Sounds like the Mafia comradeship to me.
Copyright © 2005 by J. Grant Swank, Jr.
For More Information On This Story Visit: truthinconviction.us/weblog.php
Story Submitted By: joseph_swank@yahoo.com
How can we upright Americans trust the Louisiana clique with handouts from private and public funds? We can’t. There’s a bad history there in Louisiana, New Orleans in particular.
No wonder one of the New Orleans officials, as Katrina was hitting hard, said to another local politico that perhaps God was cleansing the place. I thought to myself: "You bet. In more ways than one."
That part of this prideful nation is sludge up to its ears. The record proves it.
John H. Fund of NewsAndOpinion.com comes clean with his assessment of the situation related to money handed over to the state and local boys and girls in Louisiana. And it is not pretty reading.
He calls the geography under inspection to be "a swamp of corruption." Then he elaborates with "Louisiana’s political culture needs a cleanup."
US President George W. Bush offered $62 billion in emergency moneys. Gets this: few accountability sendbacks have been put into the equation! Not sound for dealing with Louisiana and especially New Orleans. Not thinking clearly on that move.
Even with that handout, Louisiana’s senators brashly come up with this: They asked, without blinking an eye, for a growing figure of $250 billion from feds. Count those pennies and weep.
Figure into that math fraud and waste and mismanagement and hideaway items in officials’ attics and cellars and backyard sheds. Let’s recall that the police just happened to come upon chainsaws, beverages, food and roof tarp in New Orleans Chief Administrative Officer Cedric Floyd’s home. Other city personnel are having their households inspected as I type. I wouldn’t know why.
According to Democrat House Appropriations Committee Representative David Obey, accountability for the money flow down South is just not there. It’s a trusting net that is breaking loose every day. And more threads will come undone as more honest persons look into those in authority hiding this-and-that behind their backs.
Here’s the dubious history we are working with according to John H. Fund:
"Louisiana ranks third in the nation in the number of elected officials per capita convicted of crimes. ‘The governor, an attorney general, three successive insurance commissioners, a congressman, a federal judge, a state Senate president, and a swarm of local officials’" were all convicted.
"Last year, three top officials at Louisiana's Office of Emergency Preparedness were indicted on charges they obstructed a probe into how federal money bought out flood-prone homes.

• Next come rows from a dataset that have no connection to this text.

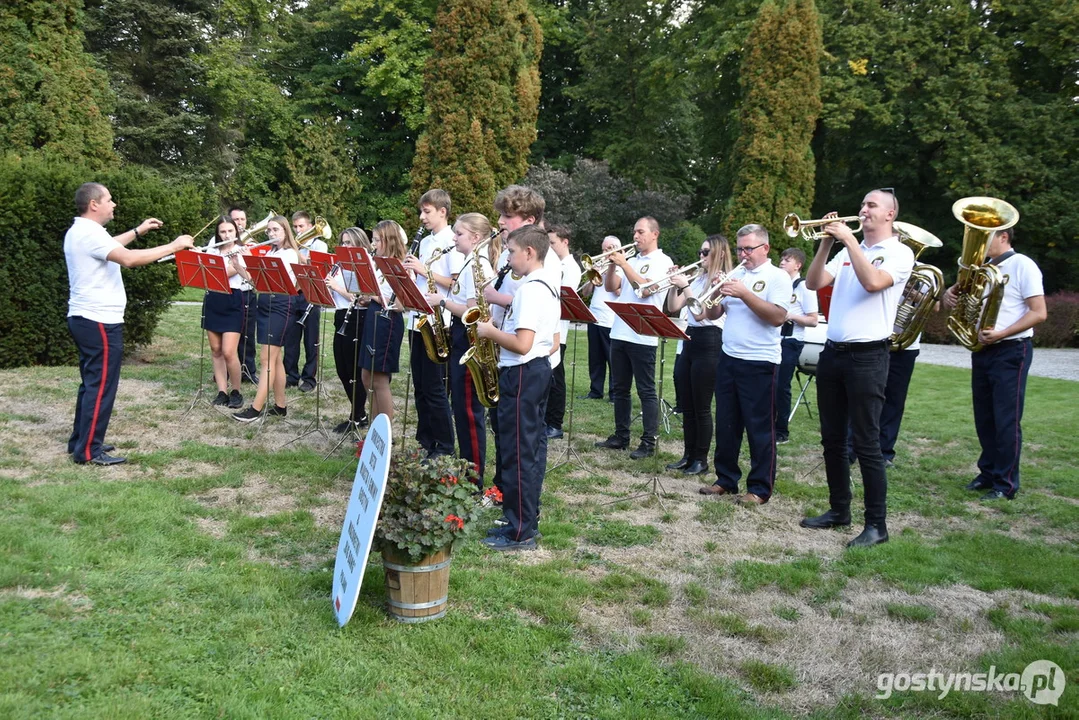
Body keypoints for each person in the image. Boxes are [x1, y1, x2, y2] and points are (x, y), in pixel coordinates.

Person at [801, 189, 914, 547]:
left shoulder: (898, 252)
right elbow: (813, 282)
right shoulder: (852, 250)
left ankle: (876, 526)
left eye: (871, 206)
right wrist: (824, 244)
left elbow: (873, 283)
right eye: (862, 204)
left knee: (866, 442)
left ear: (890, 215)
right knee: (832, 440)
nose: (862, 210)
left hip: (869, 356)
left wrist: (849, 239)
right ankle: (839, 511)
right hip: (833, 353)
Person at [64, 182, 194, 465]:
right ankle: (88, 451)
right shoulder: (88, 233)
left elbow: (112, 247)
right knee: (101, 386)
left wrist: (139, 231)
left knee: (91, 384)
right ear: (94, 204)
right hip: (98, 320)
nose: (114, 204)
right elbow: (129, 260)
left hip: (87, 318)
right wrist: (174, 245)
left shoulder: (85, 231)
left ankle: (80, 440)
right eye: (109, 199)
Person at [942, 226, 1046, 501]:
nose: (979, 243)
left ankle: (1006, 484)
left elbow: (1039, 313)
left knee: (1006, 419)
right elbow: (963, 304)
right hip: (983, 350)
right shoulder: (980, 269)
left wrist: (1001, 333)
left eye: (986, 237)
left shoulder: (1023, 264)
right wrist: (950, 295)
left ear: (1004, 237)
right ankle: (987, 473)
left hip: (1011, 349)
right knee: (985, 418)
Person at [475, 225, 559, 551]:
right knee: (528, 449)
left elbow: (523, 344)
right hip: (535, 371)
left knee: (518, 453)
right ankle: (523, 519)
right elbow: (550, 341)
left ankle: (520, 530)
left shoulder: (530, 289)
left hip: (522, 372)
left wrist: (488, 331)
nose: (508, 258)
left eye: (511, 252)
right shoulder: (548, 284)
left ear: (529, 252)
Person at [698, 226, 792, 503]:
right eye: (740, 248)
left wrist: (744, 293)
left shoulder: (778, 277)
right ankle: (726, 479)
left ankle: (760, 488)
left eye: (748, 249)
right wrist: (715, 289)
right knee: (727, 422)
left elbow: (777, 317)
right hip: (729, 357)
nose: (742, 254)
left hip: (760, 360)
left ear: (765, 248)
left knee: (759, 427)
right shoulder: (736, 274)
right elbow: (714, 313)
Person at [484, 185, 560, 498]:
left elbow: (535, 311)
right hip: (512, 354)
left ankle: (514, 497)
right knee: (508, 433)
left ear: (528, 219)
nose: (500, 221)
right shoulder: (511, 251)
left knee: (523, 440)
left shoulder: (545, 262)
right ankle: (506, 489)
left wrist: (496, 300)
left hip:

"Last March the Federal Emergency Management Agency ordered Louisiana to repay $30 million in flood-control grants it had awarded to 23 parishes. Much of the region has long had a relaxed attitude towards corruption."
New Orleans, if true to its past, will clean up the fed handout with glad hands. Former Mayor Marc Morial’s colleagues were legally brought down recently because of alleged kickbacks related to public contracts. Representative William Jefferson's house was raided by the FBI due to suspicions that he had "misused his office."
The New Orleans police office needs the spy glass closely scouring its walls. Honest people living in that metro have endured much deceit from those whom they should have been able to trust to the last blue hat on the force. But not so. It’s been a troubling existence for those with integrity living in that city.
Often police have been found involved in crime rather than wiping it out. In fact, according to NewsAndOpinion.com "more than 50 officers went to prison in the past dozen years, two of them to death row." A police district was "caught altering its data."
More: Bob Livingston, Republican, pointed out that the Orleans Parish Levee Board took money for levees and built a casino, convention center and Mardi Gras fountain. Could that be one of the reasons the levees were not strong enough to withstand hurricane force? Just could be one of the factors.
When a board member overseeing the moneys was asked how moneys could be moved so easily he responded: "’We were trying to be good neighbors.’"
Sounds like the Mafia comradeship to me.